En réalité, je présente Refugiado comme un film que je n’ai pas cherché à réaliser mais qui est venu à moi, un film qui m’a cherché. J’écrivais une comédie, je travaillais au sein de notre société de production à Buenos Aires et un jour je vais travailler comme tous les autres jours. À la porte il y avait la police, il y avait du sang, il y avait une ambulance et les médias étaient présents. Lorsque je demande ce qui est arrivé on me raconte qu’un homme déguisé en vieillard avait tiré sur son ex-femme devant ses enfants qui attendaient pour se rendre à la crèche qui se trouve en face. À partir de ce choc, de cet impact, j’ai commencé à enquêter un peu. D’abord, dans cette affaire précise, la femme a finalement survécu. Elle s’est trouvée dans un état très grave mais elle a survécu, l’homme a, lui, été condamné et emprisonné. Cette femme avait appelé la nuit précédente un centre d’aide aux victimes de violences. On lui avait dit de se rendre à un refuge mais elle avait refusé. C’est là que j’ai appris l’existence de refuges pour femmes et j’en ai visité quelques uns. On m’a autorisé à entrer et j’ai ainsi débuté une sorte d’investigation qui a duré presque un an et demi, et au cours de laquelle j’ai rencontré de nombreuses femmes ayant fréquenté ces refuges et s’étaient confrontées à la problématique de la violence domestique, cette problématique de la violence domestique qui est en Argentine, selon moi, comme une espèce de génocide quotidien, il y a de plus en plus de cas. Bref, c’est à partir de cette investigation que j’ai décidé de commencer l’écriture d’un scénario pour le film. Je l’ai travaillé avec María Meira car nous avons l’habitude de travailler ensemble. Le plus difficile était de trouver le ton du scénario, l’ambiance de l’histoire et comment aborder le sujet. Parallèlement à cela, j’ai deux enfants. À cette époque, c’était en 2010, ils étaient petits. Mon fils avait trois ans et ma fille Renata venait de naître. Je voulais travailler sur quelque chose comme l’innocence des enfants, le regard des enfants, les traits de personnalité des enfants. Donc, j’étais là avec mes intentions quand l’affaire dont je t’ai précédemment parlé a croisé mon chemin et alors ce fut comme un croisement entre deux choses, et la décision d’écrire le scénario de Refugiado qui est très domestique et urbain, le voyage d’une mère et de son enfant et aussi la déconstruction d’une famille à travers le regard d’un enfant.

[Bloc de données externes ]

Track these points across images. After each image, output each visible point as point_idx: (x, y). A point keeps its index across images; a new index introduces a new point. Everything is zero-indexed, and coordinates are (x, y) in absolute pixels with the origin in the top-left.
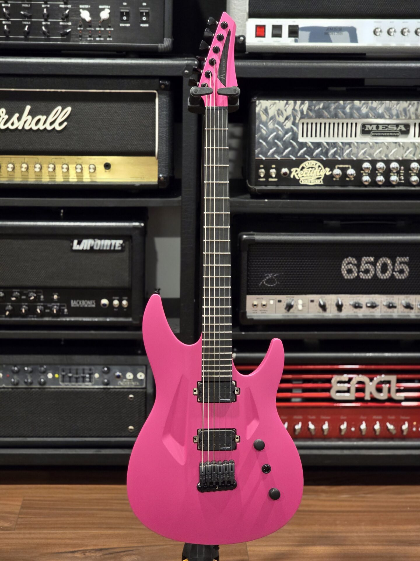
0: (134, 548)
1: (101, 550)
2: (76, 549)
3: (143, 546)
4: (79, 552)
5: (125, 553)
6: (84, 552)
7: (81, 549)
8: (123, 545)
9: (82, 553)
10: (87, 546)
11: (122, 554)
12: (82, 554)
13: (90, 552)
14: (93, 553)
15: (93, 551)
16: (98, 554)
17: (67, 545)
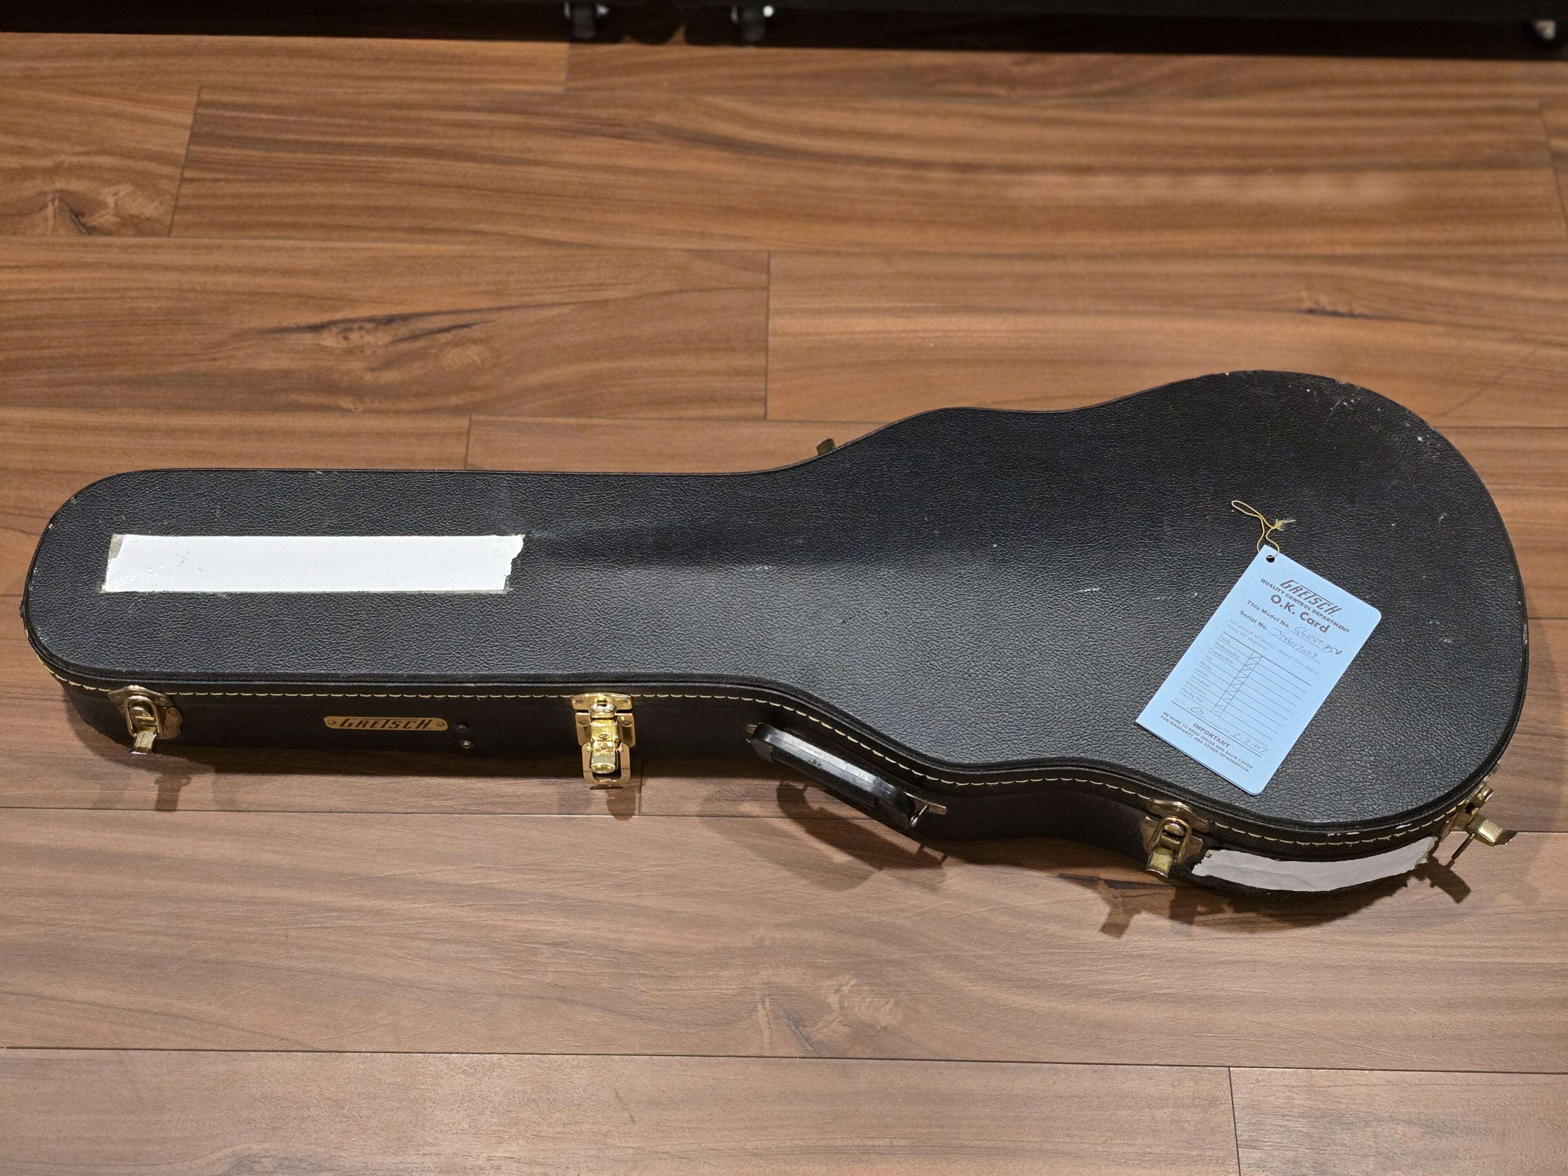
0: (476, 317)
1: (390, 320)
2: (326, 317)
3: (500, 309)
4: (334, 330)
5: (449, 336)
6: (346, 326)
7: (339, 316)
8: (446, 303)
9: (339, 333)
10: (353, 302)
11: (443, 338)
12: (341, 336)
13: (361, 328)
14: (369, 332)
15: (370, 326)
16: (383, 338)
17: (304, 299)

La direction des acteurs a-t-elle été difficile?

Non. Non, en vérité c’est un défi de travailler avec un enfant mais nous avons pris beaucoup de précautions. Nous avons fait un très grand casting. María Laura Berch a été une personne essentielle. Elle s’est occupée de la direction du casting et m’a énormément aidé dans le travail avec Sebastián Molinaro et dans la garde de Sebas lorsqu’il ne tournait pas et lorsque nous préparions le tournage. J’ai également beaucoup été aidé par l’actrice Julieta Díaz non seulement par son implication dans le film face à mes exigences mais aussi par son aide avec Matthias. Ce fut comme transmettre la logique du film où l’état d’esprit prévaut sur de nombreuses autres logiques présentes dans le cinéma. Le tournage a été agréable ; on ne tournait pas trop longtemps parce qu’en Argentine on ne peut pas travailler de nombreuses heures avec un enfant, cela me laissait le temps de monter et en même temps on préparait les scènes avec un autre enfant. La vérité, c’est que j’ai pu compter sur beaucoup de dévouement et sur de très bon acteurs, très impliqués et avec l’envie de donner le meilleur d’eux-mêmes et de faire ce que je leur demandais. C’était donc un très grand défi mais j’ai senti que le travail a été récompensé.

L’actrice Julieta Díaz est-elle connue?

Julieta est une actrice très connue en Argentine et très populaire. Elle oscille entre le cinéma, la télévision et le théâtre. Elle a surtout fait du cinéma, par exemple ses deux derniers films ont eu de grands succès l’année dernière. Julieta s’est décidée à faire ce film, ce qui a signifié un défi pour elle en s’impliquant d’une manière différente.